## TASK DESCRIPTION
Return every line of the entries below that contains the string "thead", treating uppercase and lowercase as different.

## RAW DATA
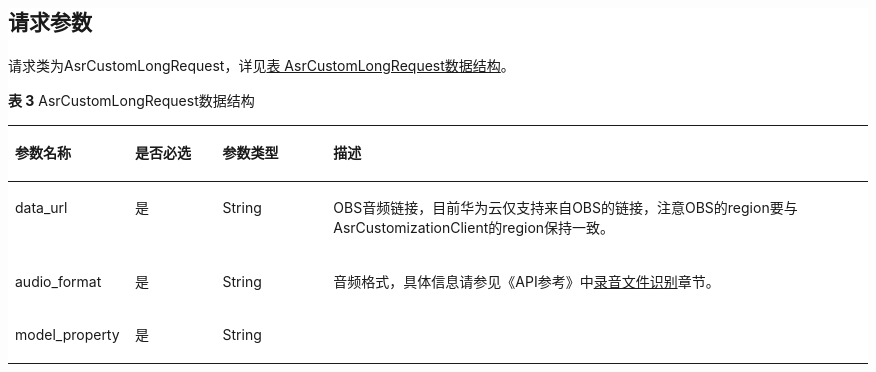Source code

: ## 请求参数<a name="section143008206277"></a>

请求类为AsrCustomLongRequest，详见[表 AsrCustomLongRequest数据结构](#table45631337366)。

**表 3**  AsrCustomLongRequest数据结构

<a name="table45631337366"></a>
<table><thead align="left"><tr id="row195631236363"><th class="cellrowborder" valign="top" width="13.950000000000001%" id="mcps1.2.5.1.1"><p id="p55640373620"><a name="p55640373620"></a><a name="p55640373620"></a>参数名称</p>
</th>
<th class="cellrowborder" valign="top" width="10.18%" id="mcps1.2.5.1.2"><p id="p1456420383614"><a name="p1456420383614"></a><a name="p1456420383614"></a>是否必选</p>
</th>
<th class="cellrowborder" valign="top" width="12.879999999999999%" id="mcps1.2.5.1.3"><p id="p1056412313618"><a name="p1056412313618"></a><a name="p1056412313618"></a>参数类型</p>
</th>
<th class="cellrowborder" valign="top" width="62.99%" id="mcps1.2.5.1.4"><p id="p1856419353613"><a name="p1856419353613"></a><a name="p1856419353613"></a>描述</p>
</th>
</tr>
</thead>
<tbody><tr id="row95641038369"><td class="cellrowborder" valign="top" width="13.950000000000001%" headers="mcps1.2.5.1.1 "><p id="p11564173163615"><a name="p11564173163615"></a><a name="p11564173163615"></a>data_url</p>
</td>
<td class="cellrowborder" valign="top" width="10.18%" headers="mcps1.2.5.1.2 "><p id="p356419323619"><a name="p356419323619"></a><a name="p356419323619"></a>是</p>
</td>
<td class="cellrowborder" valign="top" width="12.879999999999999%" headers="mcps1.2.5.1.3 "><p id="p956483123613"><a name="p956483123613"></a><a name="p956483123613"></a>String</p>
</td>
<td class="cellrowborder" valign="top" width="62.99%" headers="mcps1.2.5.1.4 "><p id="p456415333616"><a name="p456415333616"></a><a name="p456415333616"></a>OBS音频链接，目前华为云仅支持来自OBS的链接，注意OBS的region要与AsrCustomizationClient的region保持一致。</p>
</td>
</tr>
<tr id="row65644313369"><td class="cellrowborder" valign="top" width="13.950000000000001%" headers="mcps1.2.5.1.1 "><p id="p25641933360"><a name="p25641933360"></a><a name="p25641933360"></a>audio_format</p>
</td>
<td class="cellrowborder" valign="top" width="10.18%" headers="mcps1.2.5.1.2 "><p id="p175641034365"><a name="p175641034365"></a><a name="p175641034365"></a>是</p>
</td>
<td class="cellrowborder" valign="top" width="12.879999999999999%" headers="mcps1.2.5.1.3 "><p id="p1356463173618"><a name="p1356463173618"></a><a name="p1356463173618"></a>String</p>
</td>
<td class="cellrowborder" valign="top" width="62.99%" headers="mcps1.2.5.1.4 "><p id="p1599448164011"><a name="p1599448164011"></a><a name="p1599448164011"></a>音频格式，具体信息请参见《API参考》中<a href="https://support.huaweicloud.com/api-sis/sis_03_0092.html" target="_blank" rel="noopener noreferrer">录音文件识别</a>章节。</p>
</td>
</tr>
<tr id="row65653319364"><td class="cellrowborder" valign="top" width="13.950000000000001%" headers="mcps1.2.5.1.1 "><p id="p145659343611"><a name="p145659343611"></a><a name="p145659343611"></a>model_property</p>
</td>
<td class="cellrowborder" valign="top" width="10.18%" headers="mcps1.2.5.1.2 "><p id="p115656333612"><a name="p115656333612"></a><a name="p115656333612"></a>是</p>
</td>
<td class="cellrowborder" valign="top" width="12.879999999999999%" headers="mcps1.2.5.1.3 "><p id="p105651303613"><a name="p105651303613"></a><a name="p105651303613"></a>String</p>
</td>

## WORKED SOLUTION
<table><thead align="left"><tr id="row195631236363"><th class="cellrowborder" valign="top" width="13.950000000000001%" id="mcps1.2.5.1.1"><p id="p55640373620"><a name="p55640373620"></a><a name="p55640373620"></a>参数名称</p>
</thead>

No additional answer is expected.